How do we learn what a word is? How do we come to know the difference between words, and how they fit into the categories of grammar? Some of that knowledge comes from explicit instruction. The people around us point out things as we see them (“Doggie! Kitty!”), or name actions as we perform them (“Walk to Mama!”), but most of our learning isn’t so explicit. One theory suggests that we absorb grammar from the statistical probabilities in the speech around us, that over time, we learn what goes with what, or what can be swapped out for what, by simply hearing enough of it that we deduce the pattern.

Of course, that statistical learning doesn’t happen in a vacuum. We are also living and interacting in the world, where words have meaning. So how much learning is connected to meaning and how much comes from pattern recognition? Researchers have tried to separate the two processes in the lab by creating artificial grammars with made-up words, or even tones, and seeing how much of the pattern people can deduce without explicit instruction or any connection to meaning.

The answer is: quite a bit. People, even as babies, are good at pulling out grammatical structure from patterned data. But the artificial learning experiments are necessarily small and limited, so it’s unclear how much they can tell us about language learning in the real world.

As it turns out, there has been a large-scale natural test of statistical learning out there all along in the practice of Qur’anic memorization. There are Muslims all over the world who do not speak Arabic (in Indonesia, Pakistan, and Turkey, for example), but who as part of religious practice memorize the Qur’an for recitation, often starting as children and continuing memorization training for years. That training is often unaccompanied by any explicit Arabic instruction or direct translation of the memorized text. They get the statistics of the pattern without the meaning.

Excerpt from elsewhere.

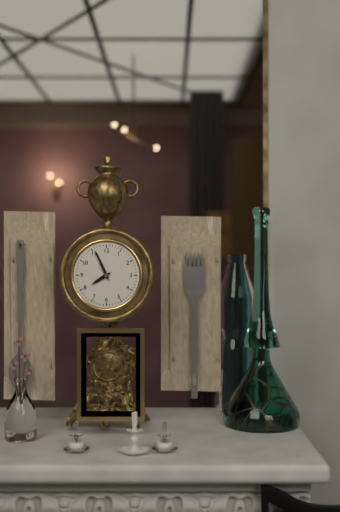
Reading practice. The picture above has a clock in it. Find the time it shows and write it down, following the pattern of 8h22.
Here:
7h56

A recent paper in Cognition by Fathima Manaar Zuhurudeen and Yi Ting Huang takes advantage of this “natural experiment” to test whether simple exposure to the patterned properties of the Classical Arabic in the Qur’an results in implicit grammatical knowledge. They compared four groups: memorizers who also had classroom Arabic lessons, memorizers with no classroom exposure, non-memorizers with classroom exposure, and a group with no Arabic exposure of any kind.

The groups that had classroom experience had explicitly learned things like what the first person pronoun “I” looks like and how it attaches to verbs, or what the second person possessive pronoun “your” like looks like and how it attaches to nouns. The group without classroom experience but with memorization training had never had these things explained. Had they absorbed the rules of how they worked simply by hearing and repeating them in memorized text?

Yes. The memorizers without classroom Arabic did better than any of the other groups at demonstrating knowledge of the rules. This knowledge was not explicit; they could not explain how pronouns, verbs, and nouns worked, but they could judge whether a sentence they had not heard before was correct or not with accuracy.

Surprisingly, the memorizers with no classroom Arabic did better than those who had had lessons, suggesting that a “top-down approach” that explains the rules of language “may negatively impact learners’ sensitivity to the bottom-up statistics of a language.” Does that mean it’s time to ditch language classes altogether and just start memorizing? Not quite. The groups with no classroom lessons had a good subconscious grasp of Arabic grammar principles, but could not speak or understand Arabic. Still, the study shows we can absorb sophisticated patterns from language exposure without really knowing what we’re hearing. So go ahead and put on that Spanish radio station or memorize some Chinese poetry. It can’t hurt, and it just might help. In fact, it probably will.